Согласно первому изречению, Москва описывается как город на семи холмах, наследник христианского Рима и Византии и своего рода небесный Иерусалим[270]. Таким образом, Москва — это не столько исторический город, сколько своего рода земля обетованная — отсюда и пресловутая мегаломания. Приверженцы Третьего Рима отсылают к туманному сказанию XVII столетия об иноке Филофее, который предсказал, что Москва, быть может, станет последним Римом: «а четвертому не бывать»[271]. Тем не менее пророчество не являлось прославлением величия Москвы, но, напротив, было предостережением московскому царю против обширных разрушений, творившихся на завоеванных северных русских землях, что, в свою очередь, могло положить конец самой Московии. Пророчество получило широкую известность лишь в середине XIX века, во времена переосмысления русской идеи и появления официальной царской политики, выразившейся в триаде «православие, самодержавие, народность»[272]. Концепция «Третьего Рима» придавала Москве определенный исторический и космологический шик. Современный историк Сергей Иванов с иронией отмечает, что Сталин некогда представлял Москву образцовым коммунистическим городом[273], и теперь она является образцовым капиталистическим городом; она должна была стать местом Третьего Интернационала, а стала Третьим Римом.
Москва как большая деревня — еще один популярный образ города, освоенный и эксплуатируемый в стилистике лужковской ностальгии. «Большая деревня» описывает московскую концепцию времени и пространства, а также своеобразный менталитет жителей столицы, который часто отмечали иностранные гости города с XVII по XX век. Вальтер Беньямин тоже не остался в стороне от московской ностальгии:
«У этих улиц есть одна странность: в них прячется русская деревня. <…> …не только снег заставит меня тосковать по Москве, но и небо. Ни над одним из других городов-гигантов нет такого широкого неба. Это из-за того, что много низких домов. В этом городе постоянно ощущаешь открытость русской равнины»[274].
В Москве Беньямин выучил два слова на русском: «ремонт» и «сейчас». Первое характеризует вечную трансформацию пространства, процесс бесконечной починки, который не имеет ни начала, ни конца. «Ремонт» — это слово может указывать на крупную конструкцию, а еще — имитацию, предлог для того, чтобы на самом деле ничего не делать. Московскому посетителю прекрасно знакомы таблички, указывающие, что какое-то место — магазин или офис — «закрыто на ремонт» — чаще всего на неопределенный срок. Второе слово — «сейчас», означающее «немедленно» или «в тот же миг», — характерно для понимания москвичами времени. Это город, где все часы показывают разное время — ты можешь выбирать и выбирать себе свое «здесь» и «сейчас», и у тебя всегда есть повод для того, чтобы прийти раньше или, наоборот, опоздать.
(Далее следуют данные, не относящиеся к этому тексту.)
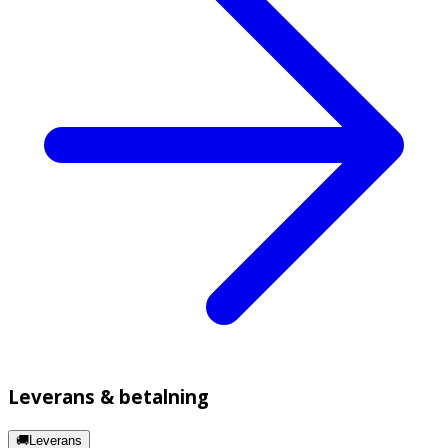
Leverans & betalning
🚚Leverans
Москва как «большая деревня» — нечитабельный город, который обманывает посетителя:
«Город превращается для новичка в лабиринт. Улицы, которые, по его мнению, были в разных местах, схлестываются вместе на одном из углов, как вожжи от пары лошадей в кулаке кучера. В какое количество топографических ловушек он попадает, можно показать во всей захватывающей последовательности только в кино: город переходит против него в оборону, маскируется, спасается бегством, устраивает заговоры, заманивает в свои кольца, заставляя пробегать их до изнеможения. <…> Однако в конце концов побеждают карты и планы: вечером в постели фантазия жонглирует настоящими домами, парками и улицами»[275].